Enrichment and assessment of SNP novelty

SNPs within the MHC region (defined as chr6: 25,119,106 – 33,854,733), the 8p23 inversion (chr8:7,200,000– 12,500,000), and apolipoprotein E (APOE) gene (chr19:44,000,000–47,000,000) were excluded from the analyses due to known association to AD29, 30 or a very complex LD structure 31,32 For the conjFDR analysis, we used a conjFDR p-value < 0.05 as statistically significant. A GWAS p-value (AD & ID) > 5 x 10−8 cutoff in the original GWAS was used to identify the shared SNPs between two phenotypes as novel. In other words, to be considered ‘novel’, a SNP identified using the conjFDR should not have been found statistically significant in the original GWAS. For the local genetic correlation, we used a p-value < 0.05 as cutoff in the univariate and bivariate test with Bonferroni corrected p-value for AD and each immune-mediated disease. To check the novelty of the SNPs and loci identified in our study, we examined previously reported GWAS associations in the National Human Genome Research Institute (NHGRI)-EBI GWAS Catalog33. We further identified if the gene was novel to any of our traits based on the traits reported in the NHGRI-EBI GWAS Catalog33 and previous AD studies based on conjFDR analysis25, 3436.

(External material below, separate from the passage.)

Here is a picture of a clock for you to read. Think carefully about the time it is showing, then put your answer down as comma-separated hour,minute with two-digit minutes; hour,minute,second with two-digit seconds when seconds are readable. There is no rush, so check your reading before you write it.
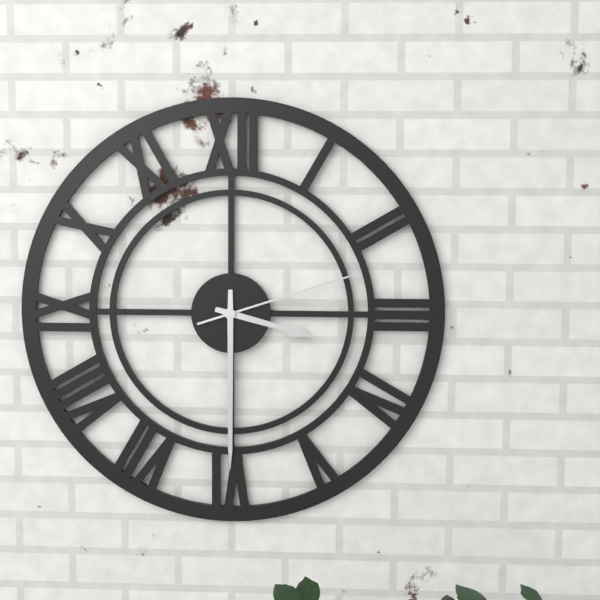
3,30,12
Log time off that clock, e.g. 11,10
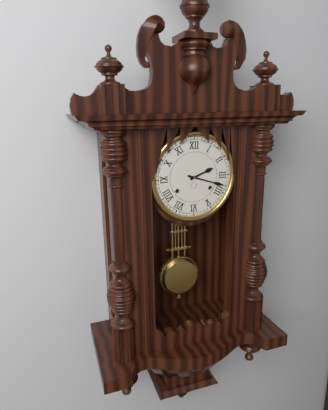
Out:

Definition of genomic loci

Independent genomic loci were identified based on the FUMA protocol, an online tool for functional mapping of genetic variants (http://fuma.ctglab.nl/)37. SNPs with conjFDR < 0.1 were identified as independently significant and LD r2 < 0.6 with each other. A subset of these independent SNPs (LD r2 < 0.1) was then considered as the lead SNPs. The boundaries for genomic loci were then determined by identifying all candidate SNPs which were in LD (r2 ≥ 0.6) with the lead SNP Then, loci were combined if they were separated by less than 250 kb. These separate regions, containing all of these candidate SNPs, were treated as a single independent genomic locus. All LD information was calculated based on the EA reference panel from 1kGP38.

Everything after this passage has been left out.